In order to give meaning to the phrase "another body," we must read section 10-9-8 and -9 in conjunction with section 10-3-1209. "It is our duty to construe each act of the legislature so as to give it full force and effect. When a construction of an act will bring it into serious conflict with another act, our duty is to construe the acts to be in harmony and avoid conflicts." Jerz v. Salt Lake County, 822 P.2d 770, 773 (Utah 1991); accord Roberts v. Erickson, 851 P.2d 643, 644 (Utah 1993) (per curiam).
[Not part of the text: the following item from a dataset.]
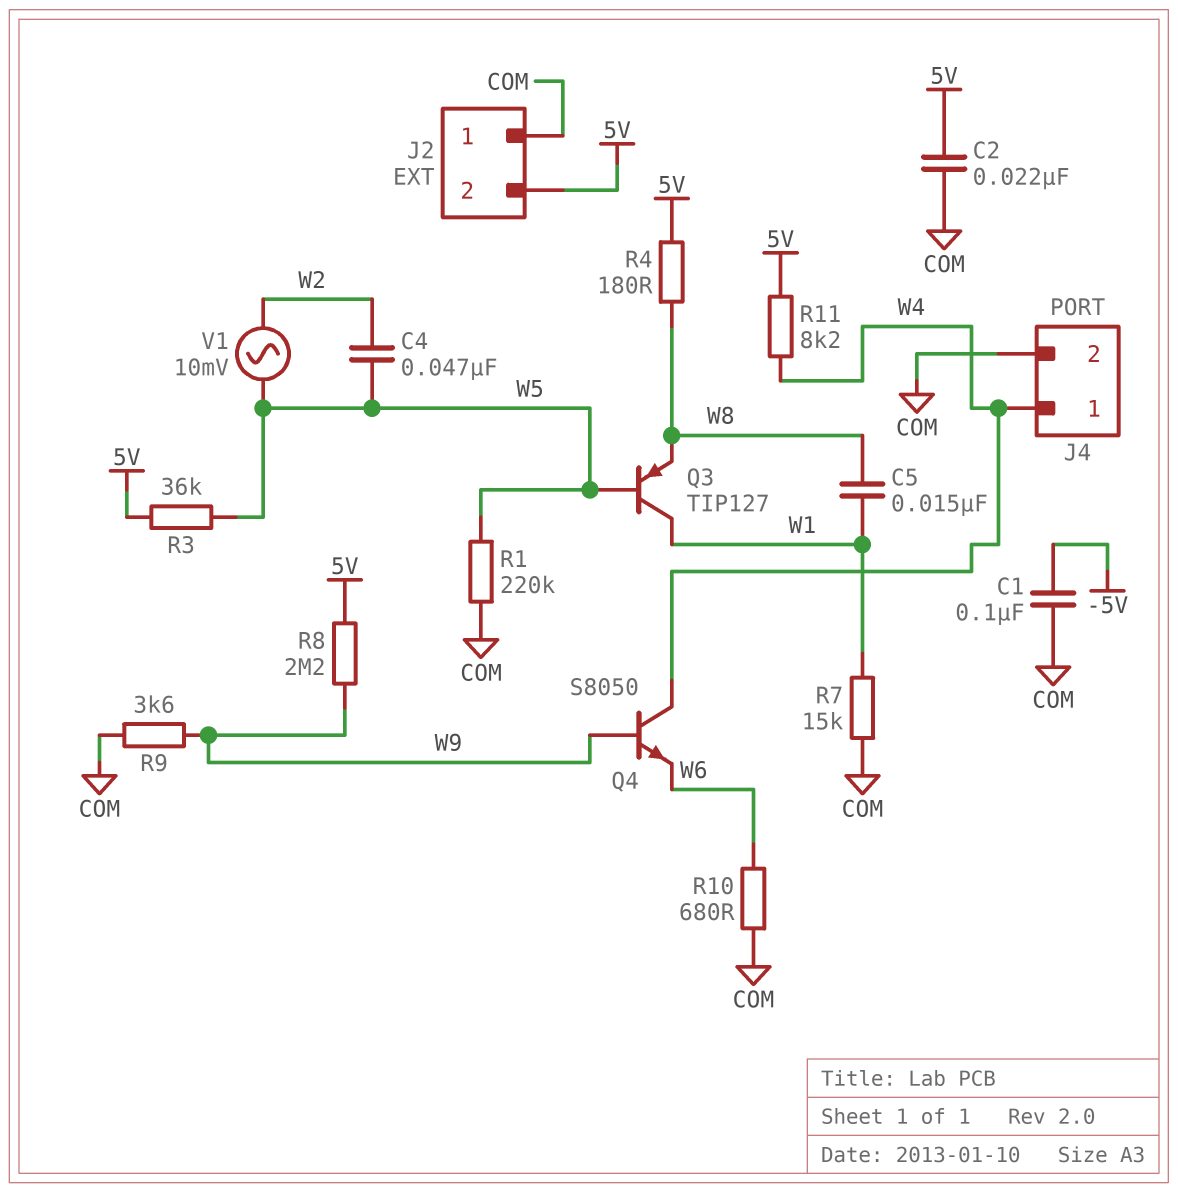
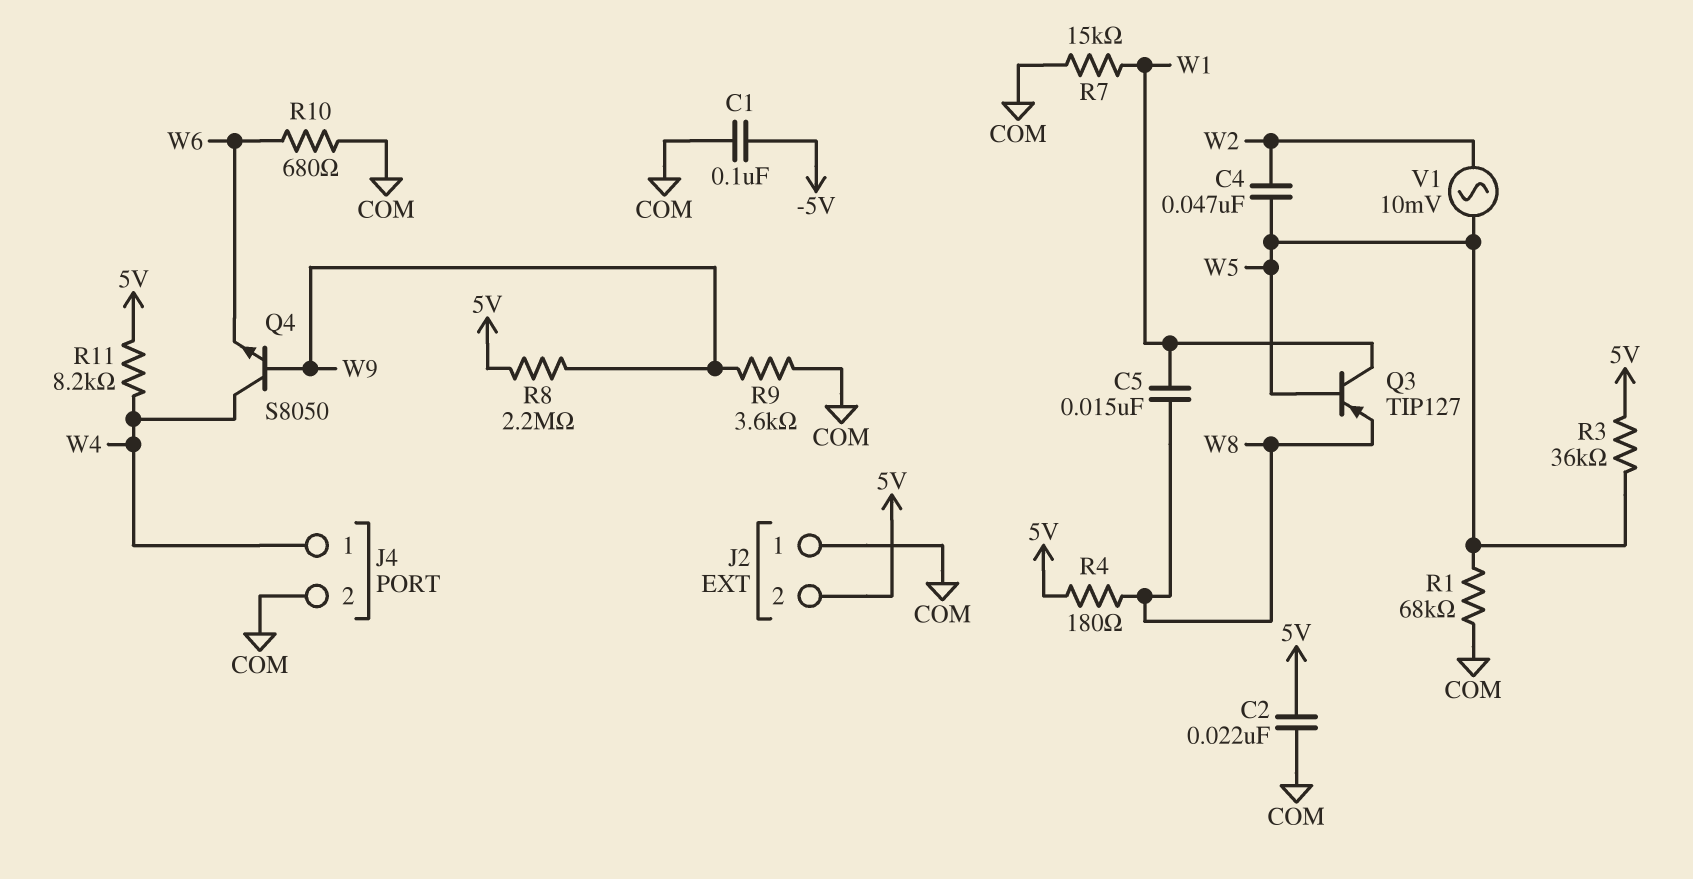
R1: 220k (COM, W5) -> 68k (COM, W5)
Sandy City's construction of sections 10-9-8 and -9, urging that "another body" means an entity from either the executive or legislative branch, would bring these sections into conflict with section 10-3-1209, which provides for separation between executive and legislative municipal functions. Accordingly, we hold that to construe these sections in harmony, the term "another body" is necessarily modified by section 10-3-1209 so that "another body" refers to an entity other than the legislative branch.[6]Cf. Sandy City, 827 P.2d at 221 (court refused to construe county ordinance in manner that would have granted quasi-judicial body legislative power; an "invalid delegation of power").
CONCLUSION
We conclude that the hearing of a conditional use permit appeal is necessarily an executive function. Because the Sandy City Council is a legislative body and is organized pursuant to the council-mayor form of government, it is without authority to hear the appeal from the Sandy City Planning Commission's decision granting Cottonwood the conditional use permit. We therefore affirm the trial court's ruling that Sandy City Council violated section 10-3-1209 of the Utah Code by appointing itself as the body to hear conditional use permit appeals.
JACKSON, J., concurs.
ORME, J., concurs in result.
NOTES
[1] Sandy City raises several other issues on appeal. However, because we affirm the trial court's ruling that Sandy City lacked the authority to hear conditional use permit appeals, we need not address those issues.
Regarding Sandy City's claim that the district court erred in resolving the dispute via a sua sponte legal determination, it should be noted that the district court heard the case pursuant to Utah Rule of Civil Procedure 65B(e). This rule, captioned as "Wrongful use of judicial authority or failure to comply with duty," provides that
(2) ... Appropriate relief may be granted:
(A) where an inferior court, administrative agency, or officer exercising judicial functions has exceeded its jurisdiction or abused its discretion;....
....
(4) ... Where the challenged proceedings are judicial in nature, the court's review shall not extend further than to determine whether the respondent has regularly pursued its authority.
In short, the district court considered whether the Council had "regularly pursued its authority." The district court therefore properly reached the issue of the Council's authority to hear conditional use permit appeals.
[2] Section 10-3-1209 is included within the "Optional Forms of Municipal Government Act." Utah Code Ann. §§ 10-3-1201 to -1228 (1992).
[3] The Council has already performed the legislative function by its passage of Sandy City Ordinance § 15-7-5, which the Commission was implementing.
[4] Recodified covering the same subject matter in Utah Code Ann. §§ 10-3-1201 to -1228 (1992).
[5] Language similar to the above two amending sections appears in the 1991 recodification and amendments to the Utah Municipal Code. See Utah Code Ann. §§ 10-9-407(2) & -704(2) (1992).
[6] Sandy City points to the House Floor Debate, where various legislators apparently state their intention to overrule Scherbel. While that may have been their intention, the plain language of the statutes reveals the action of the legislature did not accomplish that result. See Sandy City v. Salt Lake County, 827 P.2d 212, 221 n. 5 (Utah 1992).